Rediscovering ministry
I started today with a prayer led by a friend and former tutor of mine. It went:
Teach us good Lord, to serve you as you deserve;
to give and not to count the cost;
to fight and not to heed the wounds;
to work and not to seek for rest;
to labour and not to ask for any reward,
save that of knowing that we do your will,
through Christ our Lord.
Amen
(St Ignatius Loyola 16th Century)
As I sit on the train on the way home I can't help but take in the conversations around me, the people parted from families by the strain of business in the city, the people returning from visits with ill relatives, the person returning to work after illness, the young couple cuddling opposite and the many more lives that rest in this carriage with me.

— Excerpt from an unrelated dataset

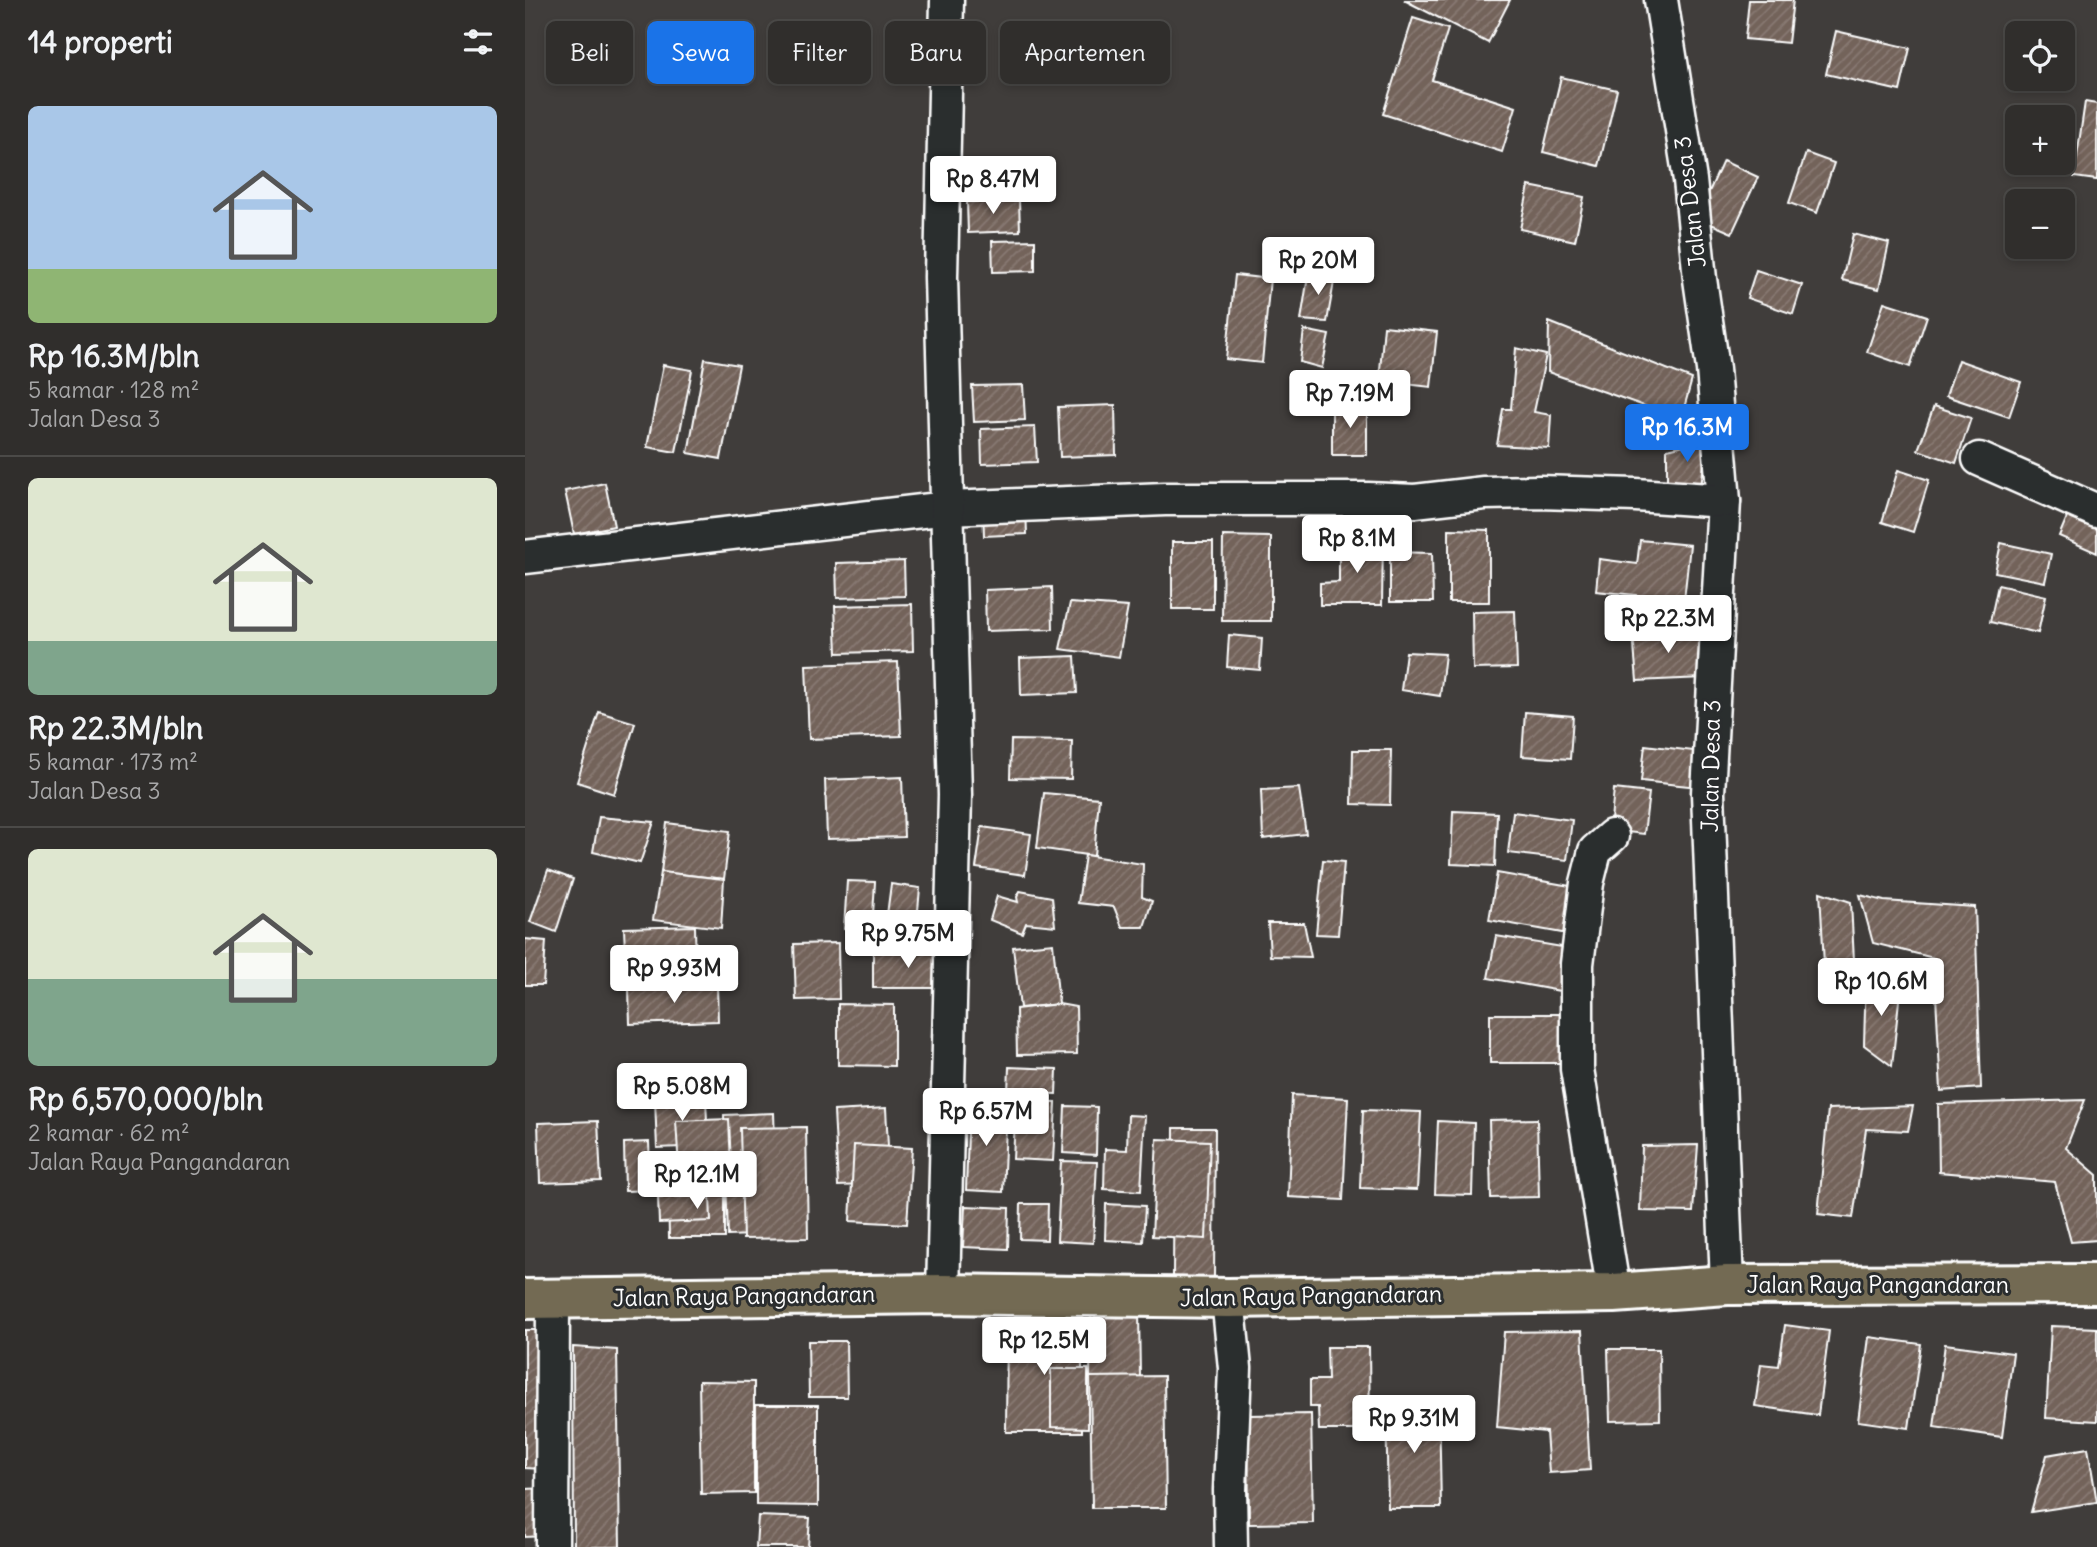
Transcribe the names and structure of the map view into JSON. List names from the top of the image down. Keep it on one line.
{"streets":{"highway":["Jalan Raya Pangandaran"],"street":["Jalan Desa 3"]},"crossings":[["Jalan Desa 3","Jalan Raya Pangandaran"]],"page":{"heading":"14 properti","map_buttons":["+","−"],"chip":["Beli","Sewa","Filter","Baru","Apartemen"],"list":[{"name":"Rp 16.3M/bln","note":"5 kamar · 128 m² · Jalan Desa 3"},{"name":"Rp 22.3M/bln","note":"5 kamar · 173 m² · Jalan Desa 3"},{"name":"Rp 6,570,000/bln","note":"2 kamar · 62 m² · Jalan Raya Pangandaran"}],"price":["Rp 8.47M","Rp 20M","Rp 7.19M","Rp 16.3M","Rp 8.1M","Rp 22.3M","Rp 9.75M","Rp 9.93M","Rp 10.6M","Rp 5.08M","Rp 6.57M","Rp 12.1M","Rp 12.5M","Rp 9.31M"]}}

As I sit and absorb snippets of these lives I am taken back three years to lectures with that same tutor when I realised for the first time that I was to stand in the gap, to bear these lives and many others before God. I am also taken forward 2 years from there to my ordination when I was give an "unfailing love" for His people and charged to "minister Christ's love and compassion".
Ministry was never going to be easy and today has brought with it the highs and lows of serving God. I have already said in my Lenten reflections that the wilderness is by its very nature difficult, despite it all though our prayer must always be that we do the will of God.
I pray with all my heart that I may hold all those to whom I minister before God, I pray that I may be as Christ to them and I pray that in it all I may do the will of God.